I got value 0x00007fff5fbff950, which I recognize (ignoring the leading zeros) to be the beginning of the "Hello, world!\n" string in memory.

Now how can 0x00007fff5fbff948 contain 0x00007fff5fbff950 and still have only one byte of memory? So I look at 0x00007fff5fbff949... and this now tells me again that we're only looking at a byte each time, since we lost the trailing 0x50 (I know little-endian so maybe I'm wording this confusingly).

Now I get really mad... I try to do x/2x 0x7fff5fbff948 and I'm attacked with two gigantic hexadecimal numbers...

So data in memory is stored byte at a time, and somehow x/x will sometimes give me one byte per memory and sometimes give me an entire address? How can I control what the debugger will output? x/x should be examine the contents of this address and output in hexadecimal. I can use x/b for a single byte, x/2b for 2 bytes... but x/2x means what?

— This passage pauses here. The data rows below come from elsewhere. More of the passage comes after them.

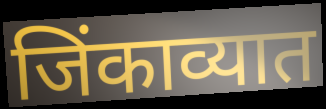
जिंकाव्यात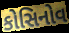
કોસિનોવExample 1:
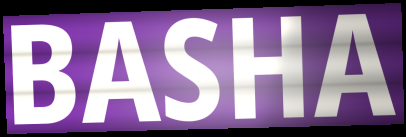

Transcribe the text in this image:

BASHA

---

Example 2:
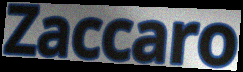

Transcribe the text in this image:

Zaccaro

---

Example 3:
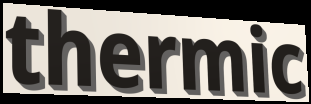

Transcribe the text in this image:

thermic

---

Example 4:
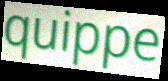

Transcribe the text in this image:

quippe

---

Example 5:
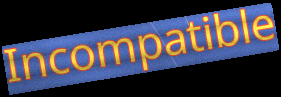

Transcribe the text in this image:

IncompatibleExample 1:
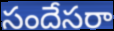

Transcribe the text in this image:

సందేసరా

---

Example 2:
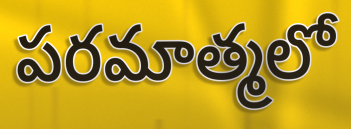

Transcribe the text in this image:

పరమాత్మలో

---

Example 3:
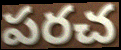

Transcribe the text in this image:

పరచ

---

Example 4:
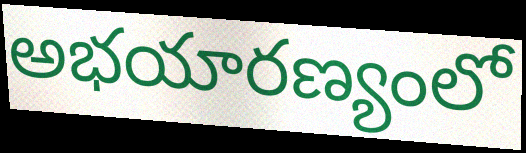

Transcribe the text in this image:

అభయారణ్యంలో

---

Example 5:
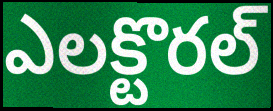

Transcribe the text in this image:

ఎలక్టొరల్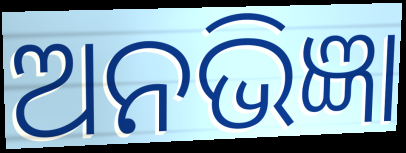
ଅନଭିଜ୍ଞା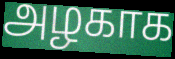
அழகாக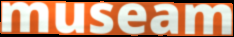
museamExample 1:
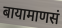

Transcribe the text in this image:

बायामाणसं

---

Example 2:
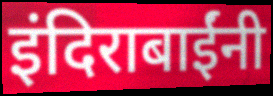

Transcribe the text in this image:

इंदिराबाईंनी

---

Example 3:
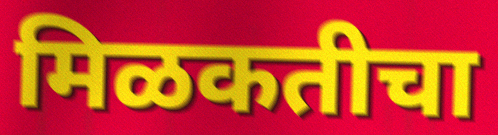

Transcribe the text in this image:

मिळकतीचा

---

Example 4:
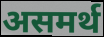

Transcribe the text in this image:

असमर्थ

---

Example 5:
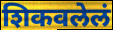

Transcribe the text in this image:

शिकवलेलं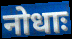
नोधाः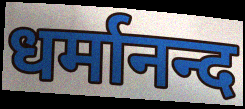
धर्मानन्द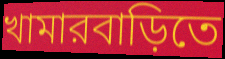
খামারবাড়িতেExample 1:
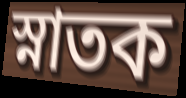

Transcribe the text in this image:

Sorry for the stream of consciousness questions.. hopefully someone can help me clear this up.

Answer 1

Memory is byte addressable meaning each byte has a distinct address. Then you can interpret say a pair of bytes as a 16-bit integer, four bytes as a 32-bit integer, etc. That format specifier lets you do just that - print content of memory according to your interpretation of it. So x/2x 0x7fff5fbff948 will print two word-size (here 64-bit) integers, first at address 0x7fff5fbff948, and second at address 0x7fff5fbff950.